Using the information:
1. List the safety violations the Department inspector found at Potelco's worksite, according to the court opinion below.
2. Return the passage of the court opinion below from "Potelco Inc. challenges" up to and including "affirm the dismissal.".

Quoted passage:
*****

Opinion
69219-4-I
11-12-2013
UNPUBLISHED OPINION
Becker, J.
Potelco Inc. challenges the dismissal of its appeal of a citation for alleged violations of the Washington Industrial Safety and Health Act of 1973, chapter 49.17 RCW. Potelco appealed the citation three days after the statutory deadline of 15 working days. The company argues the Board of Industrial Insurance Appeals erred by failing to equitably toll the deadline and dismissing its appeal, and the superior court erred by affirming the Board's dismissal. Because Potelco fails to identify any circumstances that would warrant equitable tolling, we affirm the dismissal.
The Washington Industrial Safety and Health Act (WISHA) authorizes the Department of Labor and Industries to issue citations and assess penalties against employers for onsite safety violations. RCW 49.17.120, .130, .180. On December 20, 2010, the Department issued a citation to Potelco for violations of three safety regulations at its worksite in Bow, Washington. A Department inspector had found Potelco failed to ensure that the operator of its excavator machine had a seatbelt (a repeat serious violation), failed to ensure its employees working in a trench were protected from a cave-in (a serious violation), and provided data for different hydraulic shoring than what was being used in the trench. The citation carried a penalty of $1,300. Under RCW 49.17.140(1), the company had 15 working days from receipt of the citation to appeal it, not including weekends and holidays. The citation informed Potelco of the 15-day deadline. The Department mailed the citation to Potelco's Sumner office by certified mail with return receipt requested.
On December 21, 2010, Potelco receptionist Julia Miles signed the return receipt. Potelco had 15 working days from that date—that is, until January 13, 2011—to appeal the citation. Miles followed office protocol and placed the citation in the mailbox of Bryan Sabari, Potelco's director of safety at the time. Miles could not recall whether Sabari was in the office on December 21.
Sabari testified before an industrial appeals judge that he was the only Potelco employee responsible for handling citations. He was away from the Sumner office from sometime before Christmas until at least January 10, 2011, on vacation and business trips. He could not recall when exactly he returned to the office, but it was sometime during the week of January 10. During his absence, his mail had exceeded the capacity of his inbox and "they had just started to pile all my mail and documents on top of my desk." No one was assigned to go through Sabari's mail for citations and notices while he was away. Sabari testified that the citation at issue here "was at the bottom of all the piles of mail that took me several days to go through." When he discovered the citation, he sent it immediately to Potelco's counsel at Riddell Williams. The firm filed an appeal that same day, January 19, 2011, which was three working days after the statutory deadline.

*****

Given records:

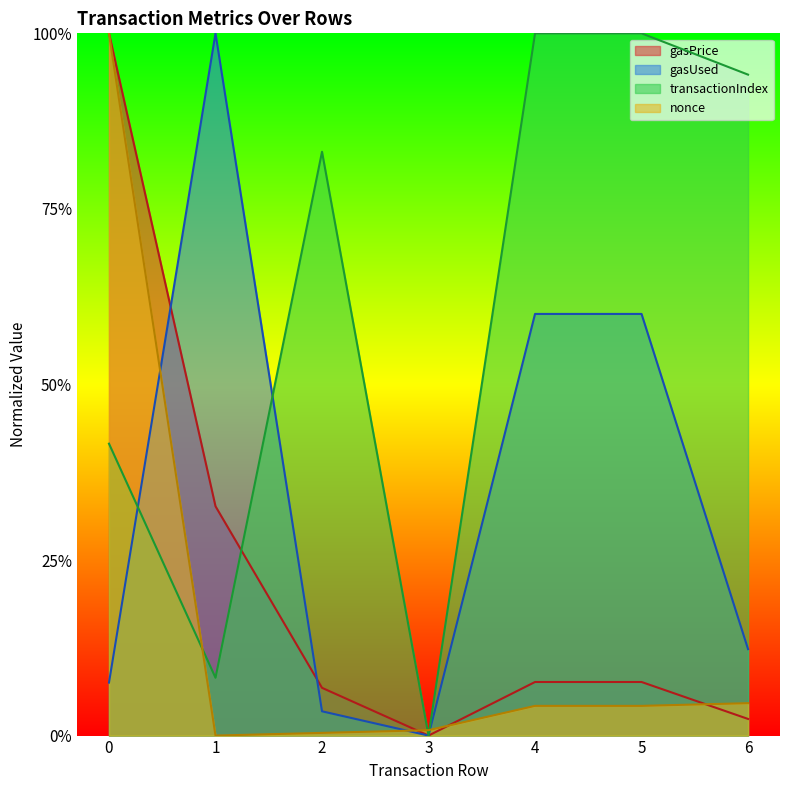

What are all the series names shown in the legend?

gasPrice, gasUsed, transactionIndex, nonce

*****

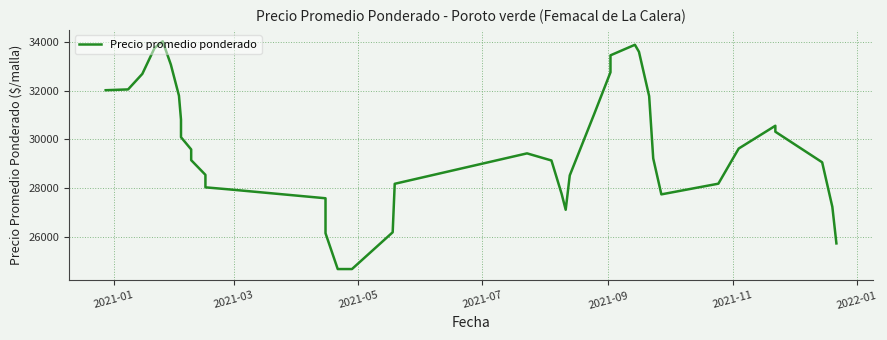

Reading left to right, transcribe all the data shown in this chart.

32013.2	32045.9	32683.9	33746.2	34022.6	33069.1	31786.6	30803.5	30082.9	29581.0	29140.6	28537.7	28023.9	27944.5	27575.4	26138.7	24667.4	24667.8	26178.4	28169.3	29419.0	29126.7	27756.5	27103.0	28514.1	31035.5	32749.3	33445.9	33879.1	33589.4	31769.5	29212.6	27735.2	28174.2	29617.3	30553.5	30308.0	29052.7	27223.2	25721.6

*****

Numbered responses:
1.
1. Failing to ensure that the operator of its excavator machine had a seatbelt (a repeat serious violation)
2. Failing to ensure its employees working in a trench were protected from a cave-in (a serious violation)
3. Providing data for different hydraulic shoring than what was being used in the trench

2.
Potelco Inc. challenges the dismissal of its appeal of a citation for alleged violations of the Washington Industrial Safety and Health Act of 1973, chapter 49.17 RCW. Potelco appealed the citation three days after the statutory deadline of 15 working days. The company argues the Board of Industrial Insurance Appeals erred by failing to equitably toll the deadline and dismissing its appeal, and the superior court erred by affirming the Board's dismissal. Because Potelco fails to identify any circumstances that would warrant equitable tolling, we affirm the dismissal.